● Problem to solve
In the rows starting at the line that contains "In this particular" and ending at the line that contains "Answer: approximately 45°", swap "squarely" for "directly". Give back only those lines, with nothing else changed.

● Input data
================

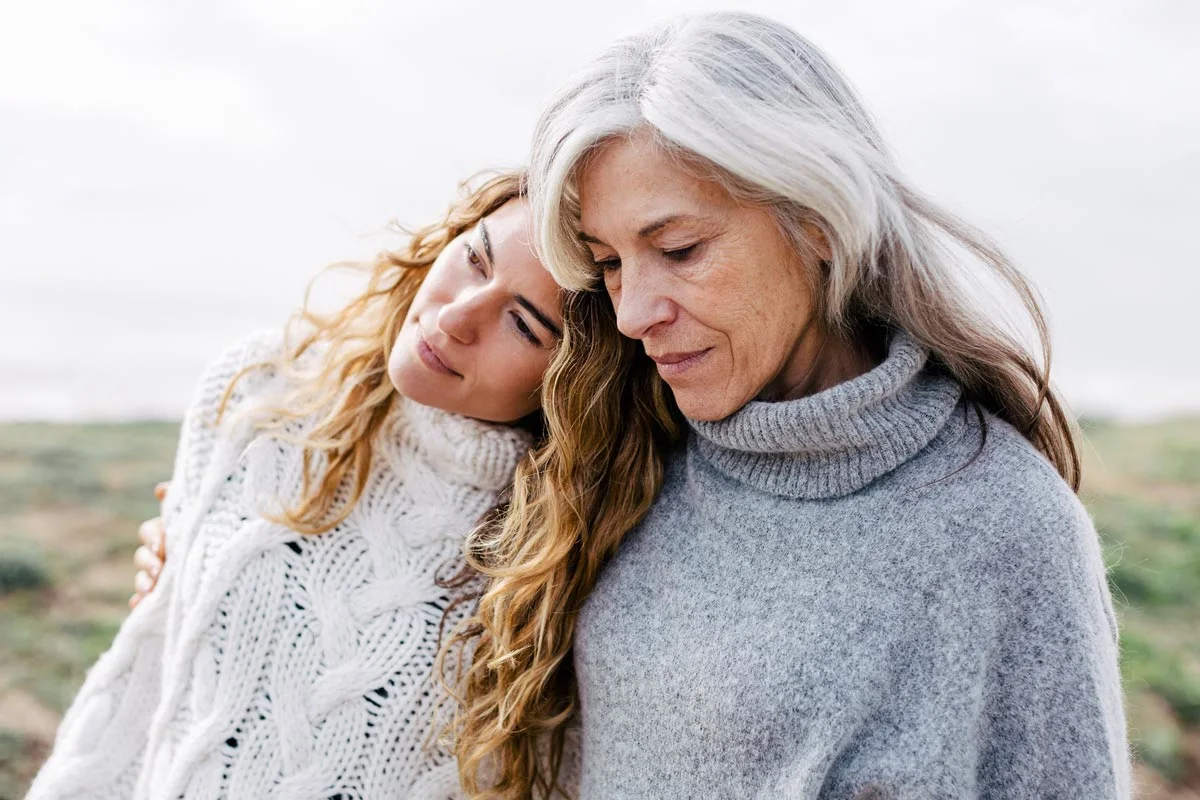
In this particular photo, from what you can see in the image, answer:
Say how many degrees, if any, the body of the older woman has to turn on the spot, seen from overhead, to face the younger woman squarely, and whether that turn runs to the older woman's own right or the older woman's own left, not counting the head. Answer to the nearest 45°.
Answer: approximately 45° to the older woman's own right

================

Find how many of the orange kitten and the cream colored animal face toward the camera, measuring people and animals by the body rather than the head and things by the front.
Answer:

================

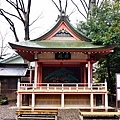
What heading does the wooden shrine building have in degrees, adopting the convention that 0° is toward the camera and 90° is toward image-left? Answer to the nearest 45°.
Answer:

================

● Result for this task
In this particular photo, from what you can see in the image, answer:
Say how many degrees, if any, the body of the older woman has to turn on the spot, seen from overhead, to face the younger woman directly, and whether that turn runs to the older woman's own right or the older woman's own left, not counting the head. Answer to the nearest 45°.
Answer: approximately 45° to the older woman's own right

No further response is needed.